[Data for this task — start]

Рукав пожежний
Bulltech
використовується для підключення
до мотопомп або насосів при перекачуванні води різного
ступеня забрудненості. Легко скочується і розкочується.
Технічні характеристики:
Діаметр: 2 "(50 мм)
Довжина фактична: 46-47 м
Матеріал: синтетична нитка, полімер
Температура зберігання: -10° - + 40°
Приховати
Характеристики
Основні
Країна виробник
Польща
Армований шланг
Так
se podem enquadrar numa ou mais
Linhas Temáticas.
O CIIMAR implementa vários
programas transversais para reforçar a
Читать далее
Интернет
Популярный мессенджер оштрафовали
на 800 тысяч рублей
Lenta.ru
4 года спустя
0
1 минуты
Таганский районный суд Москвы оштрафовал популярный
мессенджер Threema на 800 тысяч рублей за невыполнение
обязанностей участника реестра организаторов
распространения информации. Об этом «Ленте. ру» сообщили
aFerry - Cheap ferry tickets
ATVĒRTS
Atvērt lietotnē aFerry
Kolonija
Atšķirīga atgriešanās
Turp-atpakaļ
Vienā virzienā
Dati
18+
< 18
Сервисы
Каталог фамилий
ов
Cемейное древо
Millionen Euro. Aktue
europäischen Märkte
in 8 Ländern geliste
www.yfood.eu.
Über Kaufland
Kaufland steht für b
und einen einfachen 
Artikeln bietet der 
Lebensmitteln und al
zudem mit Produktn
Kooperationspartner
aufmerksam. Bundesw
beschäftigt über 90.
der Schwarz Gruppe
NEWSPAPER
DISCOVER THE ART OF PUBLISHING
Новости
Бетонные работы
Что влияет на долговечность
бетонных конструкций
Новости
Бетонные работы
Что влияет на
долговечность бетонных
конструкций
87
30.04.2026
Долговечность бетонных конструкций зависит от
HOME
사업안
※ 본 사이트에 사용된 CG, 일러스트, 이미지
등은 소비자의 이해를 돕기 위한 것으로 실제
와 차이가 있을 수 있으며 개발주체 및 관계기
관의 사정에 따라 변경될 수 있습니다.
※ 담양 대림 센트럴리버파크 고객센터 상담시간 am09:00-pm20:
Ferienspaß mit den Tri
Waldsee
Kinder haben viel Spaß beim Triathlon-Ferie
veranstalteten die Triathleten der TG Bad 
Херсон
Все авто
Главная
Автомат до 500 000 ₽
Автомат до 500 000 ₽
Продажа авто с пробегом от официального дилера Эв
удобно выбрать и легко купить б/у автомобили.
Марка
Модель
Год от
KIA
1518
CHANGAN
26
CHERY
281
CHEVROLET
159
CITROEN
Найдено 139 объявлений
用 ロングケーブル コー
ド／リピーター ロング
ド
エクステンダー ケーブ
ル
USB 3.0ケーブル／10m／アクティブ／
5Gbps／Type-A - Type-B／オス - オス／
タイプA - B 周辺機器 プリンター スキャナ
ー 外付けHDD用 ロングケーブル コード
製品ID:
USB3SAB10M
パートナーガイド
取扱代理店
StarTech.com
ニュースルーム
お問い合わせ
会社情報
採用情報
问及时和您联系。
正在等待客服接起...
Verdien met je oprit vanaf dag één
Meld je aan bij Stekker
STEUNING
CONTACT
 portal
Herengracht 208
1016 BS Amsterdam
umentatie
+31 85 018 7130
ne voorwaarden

[Data for this task — finish]

- Task goal
Across the data, how many lines have the word "рублей" in them? Respond with the number alone.

- Solution to this task
2